God, You are beyond my circumstances. You are above my current situation. But this is my confession. I HATE this. I hate, hate, HATE my current situation. My enemies are fully against me and it's documented for all to see. They have declared war. They want me out...or as one of them said: "Step up or step out." They told me that I am hurting the team, the store, the district. And as they began to tally in all the way I have failed, I kept thinking about how much I don't care. I don't care about this identity, this salesperson that they want me to be.

I would hate my enemies if I didn't agree with them.

I want to leave. I want to be saved from this current situation. I don't belong in this place; this horrible, unsupportive, unfulfilling job.
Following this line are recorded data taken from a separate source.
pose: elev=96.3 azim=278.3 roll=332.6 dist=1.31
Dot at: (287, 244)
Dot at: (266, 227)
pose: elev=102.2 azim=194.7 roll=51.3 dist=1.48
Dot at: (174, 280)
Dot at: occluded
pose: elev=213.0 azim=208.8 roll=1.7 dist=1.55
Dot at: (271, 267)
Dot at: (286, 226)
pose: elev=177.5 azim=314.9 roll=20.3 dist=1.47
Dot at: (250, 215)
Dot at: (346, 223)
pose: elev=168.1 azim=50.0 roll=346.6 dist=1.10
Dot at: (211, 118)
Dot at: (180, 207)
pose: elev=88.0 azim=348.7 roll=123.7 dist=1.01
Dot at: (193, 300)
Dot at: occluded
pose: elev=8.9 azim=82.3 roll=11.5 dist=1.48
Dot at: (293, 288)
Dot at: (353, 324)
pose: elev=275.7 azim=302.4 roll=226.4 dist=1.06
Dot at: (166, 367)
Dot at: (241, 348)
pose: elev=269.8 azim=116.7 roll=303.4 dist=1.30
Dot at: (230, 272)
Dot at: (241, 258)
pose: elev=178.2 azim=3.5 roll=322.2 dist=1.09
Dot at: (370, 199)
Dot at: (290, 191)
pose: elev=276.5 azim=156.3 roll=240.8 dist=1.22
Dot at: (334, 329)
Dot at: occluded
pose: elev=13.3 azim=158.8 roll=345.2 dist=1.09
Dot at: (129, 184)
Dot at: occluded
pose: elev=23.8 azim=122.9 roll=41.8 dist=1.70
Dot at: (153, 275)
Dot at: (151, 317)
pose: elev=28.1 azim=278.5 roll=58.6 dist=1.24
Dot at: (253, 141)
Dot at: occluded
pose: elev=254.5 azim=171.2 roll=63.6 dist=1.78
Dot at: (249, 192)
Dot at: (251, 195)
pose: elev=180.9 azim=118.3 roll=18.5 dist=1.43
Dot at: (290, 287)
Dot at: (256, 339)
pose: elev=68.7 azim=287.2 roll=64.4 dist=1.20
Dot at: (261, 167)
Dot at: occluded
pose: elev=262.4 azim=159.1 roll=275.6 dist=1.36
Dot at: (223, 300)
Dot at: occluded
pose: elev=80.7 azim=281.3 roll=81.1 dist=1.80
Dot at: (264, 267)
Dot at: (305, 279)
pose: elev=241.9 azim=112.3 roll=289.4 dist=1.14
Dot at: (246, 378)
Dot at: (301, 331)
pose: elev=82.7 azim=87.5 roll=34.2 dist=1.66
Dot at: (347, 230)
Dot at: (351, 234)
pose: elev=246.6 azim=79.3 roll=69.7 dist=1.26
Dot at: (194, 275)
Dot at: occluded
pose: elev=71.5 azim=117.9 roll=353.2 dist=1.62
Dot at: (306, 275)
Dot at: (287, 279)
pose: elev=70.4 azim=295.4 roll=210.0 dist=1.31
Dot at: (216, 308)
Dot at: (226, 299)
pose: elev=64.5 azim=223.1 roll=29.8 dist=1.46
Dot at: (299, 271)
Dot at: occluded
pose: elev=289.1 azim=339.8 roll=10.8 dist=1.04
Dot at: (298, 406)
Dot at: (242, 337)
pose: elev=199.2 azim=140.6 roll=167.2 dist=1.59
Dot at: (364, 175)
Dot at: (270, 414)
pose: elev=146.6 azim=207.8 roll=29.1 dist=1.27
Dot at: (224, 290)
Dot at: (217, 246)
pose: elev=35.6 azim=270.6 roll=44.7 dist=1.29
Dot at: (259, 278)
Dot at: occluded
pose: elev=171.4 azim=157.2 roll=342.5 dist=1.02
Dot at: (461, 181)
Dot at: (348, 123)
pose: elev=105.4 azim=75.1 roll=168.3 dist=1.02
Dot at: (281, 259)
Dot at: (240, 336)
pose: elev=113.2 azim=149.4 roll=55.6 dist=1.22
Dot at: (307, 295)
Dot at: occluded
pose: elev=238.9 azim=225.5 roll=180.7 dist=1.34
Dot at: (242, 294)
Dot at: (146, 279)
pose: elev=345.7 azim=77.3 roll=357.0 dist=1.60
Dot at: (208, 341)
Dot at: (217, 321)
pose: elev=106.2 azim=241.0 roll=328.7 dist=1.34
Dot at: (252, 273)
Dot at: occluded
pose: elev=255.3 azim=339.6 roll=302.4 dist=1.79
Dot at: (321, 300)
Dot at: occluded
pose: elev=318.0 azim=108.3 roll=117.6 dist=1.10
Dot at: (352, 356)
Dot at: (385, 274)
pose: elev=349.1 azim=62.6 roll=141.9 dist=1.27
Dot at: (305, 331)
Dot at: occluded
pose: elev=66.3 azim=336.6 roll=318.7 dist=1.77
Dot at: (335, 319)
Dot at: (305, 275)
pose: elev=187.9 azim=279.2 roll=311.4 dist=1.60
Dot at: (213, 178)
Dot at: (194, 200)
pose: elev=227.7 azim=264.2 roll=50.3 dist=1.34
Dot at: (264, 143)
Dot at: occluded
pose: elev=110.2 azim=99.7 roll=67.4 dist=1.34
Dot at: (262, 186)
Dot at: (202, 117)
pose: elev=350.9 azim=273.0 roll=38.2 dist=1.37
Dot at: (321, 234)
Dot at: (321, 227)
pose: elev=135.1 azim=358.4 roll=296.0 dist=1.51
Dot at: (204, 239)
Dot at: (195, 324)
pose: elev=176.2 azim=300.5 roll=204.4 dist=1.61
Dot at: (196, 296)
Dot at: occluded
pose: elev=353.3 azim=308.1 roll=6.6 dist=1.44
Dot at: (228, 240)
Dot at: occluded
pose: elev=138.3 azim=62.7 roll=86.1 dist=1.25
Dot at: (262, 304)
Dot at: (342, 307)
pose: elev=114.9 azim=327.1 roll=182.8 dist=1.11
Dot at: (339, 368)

Next Tuesday, instead of offering this forced plan for driving sales, I want to tell them that I'm putting my two weeks notice because God has found a better place for me.

I want to quit. But I can't. My spirit and my heart fail me. All I have left is You, Lord. You are my hope. But I'm dying here. I'm finding it hard to find the faith to keep going when everyone is expecting me to fail.

Please save me, God. Save me. Like you did at St. Stephen's. Like you did at Parkland. Like you did every night when my family didn't know what to do. Save me. I so desperately need you Lord.

I am in a den of lions. A fiery furnace. Pharaoh is behind me. They want my head on a platter...and I'm losing the fight. I fear that I may end up wanting to give it to them. But I can't. I am not a salesperson. I am not a servant of coffee.

I am a servant of Jesus. I am the Lord God's daughter. I am a child of of Father God. I am Christ's bride. I am filled with the Spirit of the Lord and I am here to proclaim His love to the world.

You are my voice in the wilderness. You are the light of the world. You are a big God and you are bigger than this situation. You are my Friend. You are my lover. You are my husband. You are the one who sees me. You are my help. You are I AM and there is no other. You are my hope in a place where I have no hope.

Oh Jesus, my Savior. I humbly ask that you may hide me from my enemies and protect my heart. They may hate me...but your unfailing love is better than life. May I hold to that as I hold unswervingly to the hope that you will bring me to a safe place.

God. Please. I cannot do this alone.